Communicating With Millenials
Millennials have higher expectations than other generations, but they want many of the same things as previous generations. Fred Herzberg talked about the need for increased flexibility in the workplace, and a better work–life balance in the 1960’s when a lot of younger baby boomers were entering the workforce. (HBR 1968) But Millennials have grown up in a different environment and as a result, have different needs than their older colleagues, supervisors and managers. Here are some tips for managing and developing this generation of Millennials:
1. Give them more positive feedback.
Millennials are used to being the center of things and demand more attention. They are also used to having lots of encouragement with compliments for steps in the right direction. Recognition is hugely important. This will require you to take more time with millennials, engaging them on a regular basis and getting to know them and letting them get to know you. Ask them for their ideas frequently. The more you establish a relationship of trust with them, the better they will perform. To quote Herzberg again, “If you want to motivate people you need to treat people the way they are and not the way you want them to be.” Save yourself a lot of trouble and expense and learn how to engage and manage them accordingly.
2. Spend more time coaching and mentoring.
Millennials often have more fragile self-confidence and that’s why they need continuous positive reinforcement until they can develop greater self-confidence through actual accomplishment. Like most young people, they feel unique and believe they have special needs, and therefore want communications to be extremely personalized and relevant. That does not mean that you do not hold Millennials accountable however.
3. Sell them on frequent lateral job assignments.
Millennials often believe they should be promoted more quickly than is realistic. Sell them on the importance of learning new skills with projects that attract their interest. Frequent lateral job assignments can provide important recognition that they are progressing in their field and in the organization. Let them know you are interested in helping them grow in their careers.
4. Tie their achievements to your business outcomes.
A 2015 Gallup Poll found that only 28.9% of millennials say that they are engaged at work. This is a recipe for turnover if allowed to continue. This requires selling them on the important tasks required to service customers and grow the business. Tasks become interesting to the employee when they are responsible for achieving outcomes that are valued by “customers” and/or are tied directly to the success of the company. Ask them for their ideas while also helping them to understand the organization’s business strategy.
5. Create flexible work schedules and work-from-home options.

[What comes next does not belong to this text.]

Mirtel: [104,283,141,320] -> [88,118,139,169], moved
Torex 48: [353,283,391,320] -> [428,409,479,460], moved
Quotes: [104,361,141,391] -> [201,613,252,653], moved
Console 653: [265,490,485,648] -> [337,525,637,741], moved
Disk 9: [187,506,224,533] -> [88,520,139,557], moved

Increasingly Millennials (and all workers) want increased flexibility in the workplace. Create flexible work schedules, and work-from-home options, with job appraisals based on specific outcomes and deliverables. If your company does not offer this flexibility you are falling behind in your ability to attract the millennial workforce. Today’s technology allows working from home in a seamless manner for many jobs. Make the focus on getting the work done, while retaining the importance of making team meetings and being available to communicate with colleagues and customers.
6. Use visuals or bullet points when communicating.
Communication in today’s internet age is different and this difference is what millennials have grown up with. It’s how they communicate. They are visual thinkers and learners, reflecting the influence of Facebook and Instagram and other social media. To get their attention, give them something that they want to share, making it visual whenever possible. Tell a story that gets their attention. Personalize their communications and make it interesting. When you write, make it easily understood and compatible with today’s short attention span. Use bullet points with no more than three points to focus on.
7. Rely more on email and texting and embrace all devices.
Remember that “the Medium is the Message”. While face-to-face meetings and conference calls are still important, emails and texting are more often preferred by Millennials. Phone calls are often viewed negatively, especially when the millennial employees are not in the office. During meetings, do not expect them to put away their smart phones and other digital devices. They are now physically attached and feel anxious when they are without them.
Yes, it is a “brave new world” culture. Yet, young people of every generation have shared some of these characteristics. As the once-younger baby boomer generation ages, the Millennials will be the new leadership team. We need to prepare ourselves for this cultural shift as our businesses and retirement will be dependent on the success of the Millennial generation.
There are about 80 million millennials and half of them are already in the workforce. The rest will be arriving within the decade and will eventually make up the majority of workers. This is your labor pool and you need to learn how to work with them.